From a complicated pieced together beginning emerges a surprisingly resilient industry leader. It was 1987 and three European airlines and one airline holding company came together to create a system that would compete with US-based competitor Sabre - a global distribution system that connected travel providers and agencies with pricing, booking and other processing services that could be done in real time.
The first generation was cobbled together from core reservation program code cannibalized from a defunct travel processing platform called System One and jury-rigged to work with a version of Air France’s pricing engine. It was alive and it was a viable competitor. In the beginning, Amadeus’ technology was functionally tied to its airline reservation origins but branched out into hotel, rail, cars, cruises, insurance and other areas as the years progressed.
Originally owned by the European airlines Air France, Iberia, Lufthansa and airline holding company SAS, it was organized as a private partnership but went public in 1999 and listed with the Paris, Frankfurt and Madrid stock exchanges.

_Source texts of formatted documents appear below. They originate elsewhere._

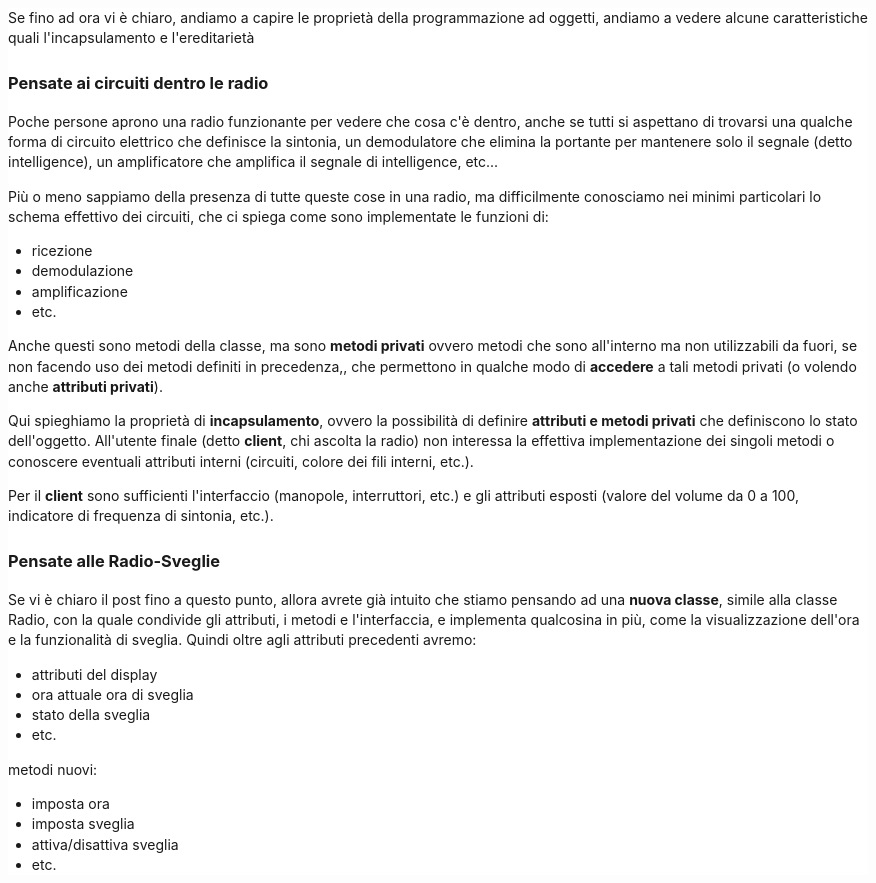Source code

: Se fino ad ora vi è chiaro, andiamo a capire le proprietà della programmazione
ad oggetti, andiamo a vedere alcune caratteristiche quali l'incapsulamento e
l'ereditarietà

### Pensate ai **circuiti dentro le radio**

Poche persone aprono una radio funzionante per vedere che cosa c'è dentro,
anche se tutti si aspettano di trovarsi una qualche forma di circuito
elettrico che definisce la sintonia, un demodulatore che elimina la portante
per mantenere solo il segnale (detto intelligence), un amplificatore che
amplifica il segnale di intelligence, etc...

Più o meno sappiamo della presenza di tutte queste cose in una radio, ma
difficilmente conosciamo nei minimi particolari lo schema effettivo dei
circuiti, che ci spiega come sono implementate le funzioni di:

 * ricezione
 * demodulazione
 * amplificazione
 * etc.

Anche questi sono metodi della classe, ma sono **metodi privati** ovvero
metodi che sono all'interno ma non utilizzabili da fuori, se non facendo uso
dei metodi definiti in precedenza,, che permettono in qualche modo di
**accedere** a tali metodi privati (o volendo anche **attributi privati**).

Qui spieghiamo la proprietà di **incapsulamento**, ovvero la possibilità di
definire **attributi e metodi privati** che definiscono lo stato dell'oggetto.
All'utente finale (detto **client**, chi ascolta la radio) non interessa la
effettiva implementazione dei singoli metodi o conoscere eventuali attributi
interni (circuiti, colore dei fili interni, etc.).

Per il **client** sono sufficienti l'interfaccio (manopole, interruttori,
etc.) e gli attributi esposti (valore del volume da 0 a 100, indicatore di
frequenza di sintonia, etc.).

### Pensate **alle Radio-Sveglie**

Se vi è chiaro il post fino a questo punto, allora avrete già intuito che
stiamo pensando ad una **nuova classe**, simile alla classe Radio, con la
quale condivide gli attributi, i metodi e l'interfaccia, e implementa
qualcosina in più, come la visualizzazione dell'ora e la funzionalità di
sveglia. Quindi oltre agli attributi precedenti avremo:

 * attributi del display
 * ora attuale ora di sveglia
 * stato della sveglia
 * etc.

metodi nuovi:

 * imposta ora
 * imposta sveglia
 * attiva/disattiva sveglia
 * etc.
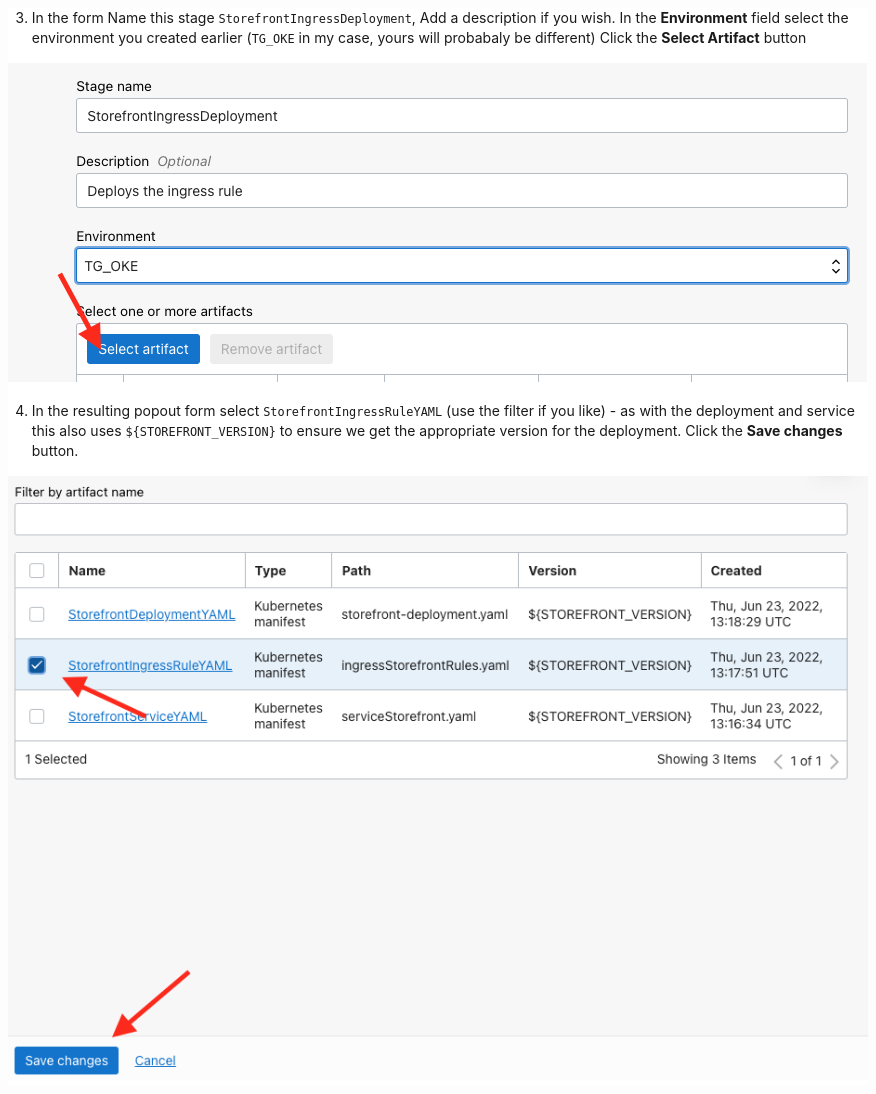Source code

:   3. In the form Name this stage `StorefrontIngressDeployment`, Add a description if you wish. In the **Environment** field select the environment you created earlier (`TG_OKE` in my case, yours will probabaly be different) Click the **Select Artifact** button 

 ![](images/deploy-pipelines-add-ingress-stage-part-2-part-1.png)
 
 4. In the resulting popout form select `StorefrontIngressRuleYAML` (use the filter if you like) - as with the deployment and service this also uses `${STOREFRONT_VERSION}` to ensure we get the appropriate version for the deployment. Click the **Save changes** button.
 
 ![](images/deploy-pipelines-add-ingress-stage-select-artifacts.png)
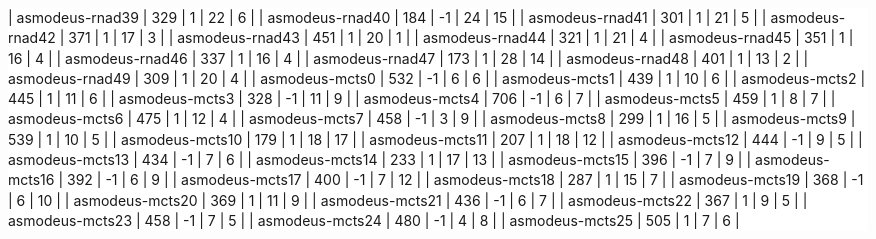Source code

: | asmodeus-rnad39 | 329 | 1 | 22 | 6 |
| asmodeus-rnad40 | 184 | -1 | 24 | 15 |
| asmodeus-rnad41 | 301 | 1 | 21 | 5 |
| asmodeus-rnad42 | 371 | 1 | 17 | 3 |
| asmodeus-rnad43 | 451 | 1 | 20 | 1 |
| asmodeus-rnad44 | 321 | 1 | 21 | 4 |
| asmodeus-rnad45 | 351 | 1 | 16 | 4 |
| asmodeus-rnad46 | 337 | 1 | 16 | 4 |
| asmodeus-rnad47 | 173 | 1 | 28 | 14 |
| asmodeus-rnad48 | 401 | 1 | 13 | 2 |
| asmodeus-rnad49 | 309 | 1 | 20 | 4 |
| asmodeus-mcts0 | 532 | -1 | 6 | 6 |
| asmodeus-mcts1 | 439 | 1 | 10 | 6 |
| asmodeus-mcts2 | 445 | 1 | 11 | 6 |
| asmodeus-mcts3 | 328 | -1 | 11 | 9 |
| asmodeus-mcts4 | 706 | -1 | 6 | 7 |
| asmodeus-mcts5 | 459 | 1 | 8 | 7 |
| asmodeus-mcts6 | 475 | 1 | 12 | 4 |
| asmodeus-mcts7 | 458 | -1 | 3 | 9 |
| asmodeus-mcts8 | 299 | 1 | 16 | 5 |
| asmodeus-mcts9 | 539 | 1 | 10 | 5 |
| asmodeus-mcts10 | 179 | 1 | 18 | 17 |
| asmodeus-mcts11 | 207 | 1 | 18 | 12 |
| asmodeus-mcts12 | 444 | -1 | 9 | 5 |
| asmodeus-mcts13 | 434 | -1 | 7 | 6 |
| asmodeus-mcts14 | 233 | 1 | 17 | 13 |
| asmodeus-mcts15 | 396 | -1 | 7 | 9 |
| asmodeus-mcts16 | 392 | -1 | 6 | 9 |
| asmodeus-mcts17 | 400 | -1 | 7 | 12 |
| asmodeus-mcts18 | 287 | 1 | 15 | 7 |
| asmodeus-mcts19 | 368 | -1 | 6 | 10 |
| asmodeus-mcts20 | 369 | 1 | 11 | 9 |
| asmodeus-mcts21 | 436 | -1 | 6 | 7 |
| asmodeus-mcts22 | 367 | 1 | 9 | 5 |
| asmodeus-mcts23 | 458 | -1 | 7 | 5 |
| asmodeus-mcts24 | 480 | -1 | 4 | 8 |
| asmodeus-mcts25 | 505 | 1 | 7 | 6 |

After a brief six-year stint on the open market, Amadeus’ shares were called home as venture capital firms BC Partners and Cinven took over a majority stake from three of the four owner airlines. That was not the end of Amadeus’ star-crossed story with the stock exchange, however. In 2010, the venture capital Powers-That-Be brought a small stake of Amadeus’ parent company back to the market to be publicly traded.
Like many legacy tech companies that maintained dominance for decades by being a one-trick-pony, Amadeus has invested heavily in broadening out and diversifying their business streams. Most of this has been accomplished through a heavy investment in research & development; an aggressive merger & acquisition strategy; new distribution partnerships and expansion into new markets.
Amadeus is now a major global player that commands a significant share of the travel and tourism market. They organize operations under their global distribution systems and IT solutions business units. With an estimated $5.6 billion in yearly revenue, Amadeus is well positioned to weather the changes brought about by a volatile travel and hospitality sector.
Amadeus’ grand plans for diversified-travel domination has been good to them – they’ve shown positive growth trends despite flagging numbers in segments like travel agency airline bookings. Their 2019 Q2 financials revealed that revenue from their flagship service, distributing airline content to agencies, amounted to 56 percent of their total $1.58 billion in revenue compared to Q2 numbers from two years prior showing that distribution made up 62 percent of Amadeus’ top line.
“The resilience of our businesses has allowed us to maintain a strong growth trend in the first half of the year despite a weaker travel industry,” Luis Maroto, president and CEO of Amadeus, said in a prepared statement
“Amadeus IT solutions and distribution businesses continue to grow, thanks to an expanding customer base. Additionally, we are progressing with our diversification strategy following the acquisition of TravelClick and ICM, thereby enhancing our presence and reach in the hospitality and airport IT segments. With our global presence and our strong focus on investments in technology, we should maintain this positive growth trend.”